Loi agricole: le gouvernement s'en remet au Parlement sur la réintroduction de l'acétamipride

A quelques heures du vote sur le projet de loi agricole, le gouvernement a décidé de s'en remettre au Parlement concernant la réintroduction très controversée du pesticide acétramipride, a rapporté lundi l'entourage du Premier ministre.

"L'interdiction (de l'acétamipride) demeure le principe", estime l'entourage de Sébastien Lecornu.

Mais "le compromis en commission mixte paritaire (CMP) est issu du Parlement. C'est donc au Parlement de le trancher ou de le faire évoluer", a-t-on ajouté à l'issue d'une réunion à Matignon sur cette question qui divise le bloc central et la droite.

Un texte de compromis trouvé jeudi entre députés et sénateurs en CMP prévoit d'octroyer à l'agence sanitaire Anses le pouvoir de réintroduire à titre dérogatoire deux pesticides interdits en France mais autorisés dans l'Union européenne, l'acétamipride et le flupyradifurone, pour une poignée de filières en difficulté. Mais cet accord n'a pas apaisé les critiques.

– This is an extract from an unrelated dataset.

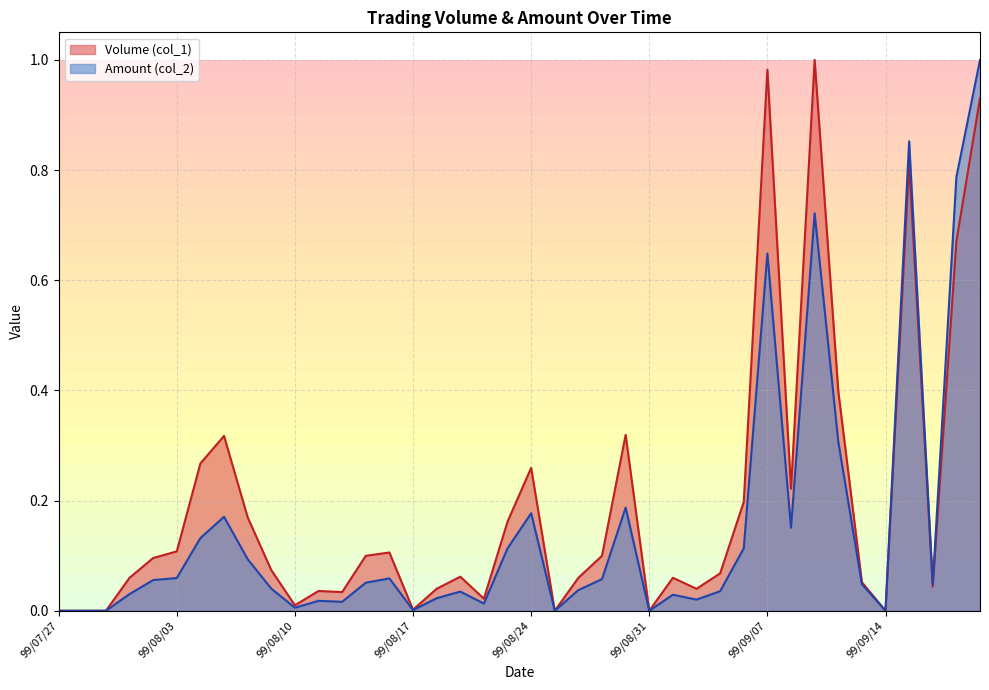

How many lines are shown in the chart?

2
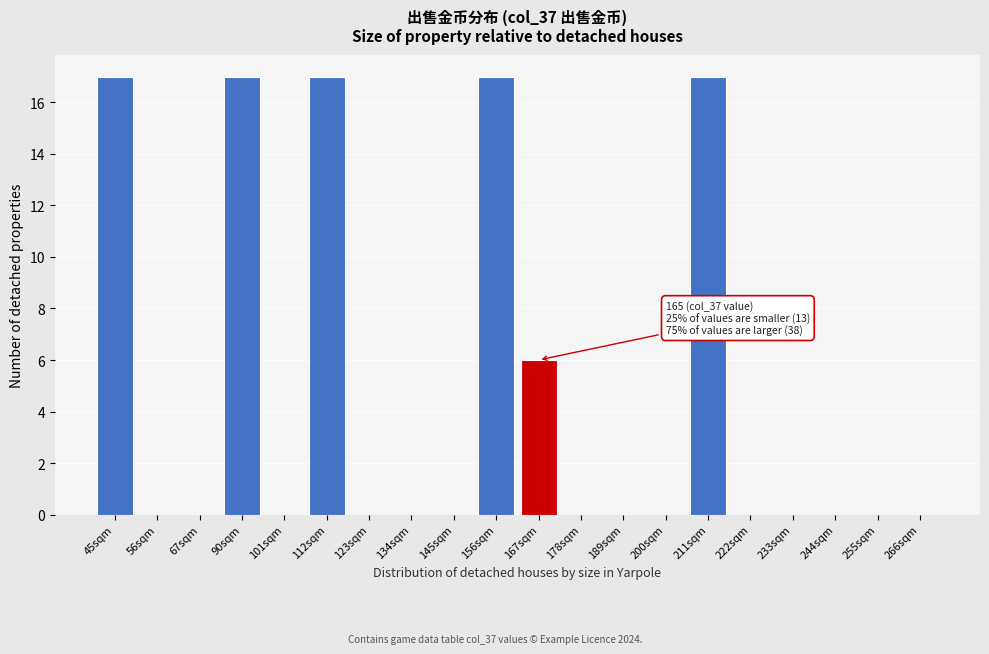

Reading left to right, list all the values displayed in this chart.

45sqm=17	56sqm=0	67sqm=0	90sqm=17	101sqm=0	112sqm=17	123sqm=0	134sqm=0	145sqm=0	156sqm=17	167sqm=6	178sqm=0	189sqm=0	200sqm=0	211sqm=17	222sqm=0	233sqm=0	244sqm=0	255sqm=0	266sqm=0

Pour discuter de cette mesure, Sébastien Lecornu avait réuni lundi après-midi à Matignon plusieurs ministres et les chefs des groupes à l'Assemblée nationale du centre et de la droite.

Le gouvernement déposera toutefois un amendement pour que l'Anses dispose d'un délai plus long, de six mois au lieu de deux, pour rendre un avis sur une éventuelle réintroduction de ces pesticides en France, afin que "le travail scientifique puisse se faire dans de bonnes conditions".

Si le projet de loi agricole devait être rejeté lundi soir en première lecture, ajoute l'entourage de M. Lecornu, le projet de loi sera soumis de nouveau au débat parlementaire "cet hiver".

Sur l'eau, qui fait aussi débat après trois épisodes caniculaires en France, le gouvernement compte supprimer un article (6bisA) qui conditionne la réduction des volumes d'eau prélevables à la réalisation préalable d'ouvrages de stockage d'eau, jugé "contraire à la Constitution" parce qu'il "porte manifestement atteinte aux exigences de protection de la ressource en eau".

Mais le texte comporte plusieurs autres dispositions sur cette ressource qui ont suscité des critiques et des réserves de la part notamment de la ministre de la Transition écologique Monique Barbut.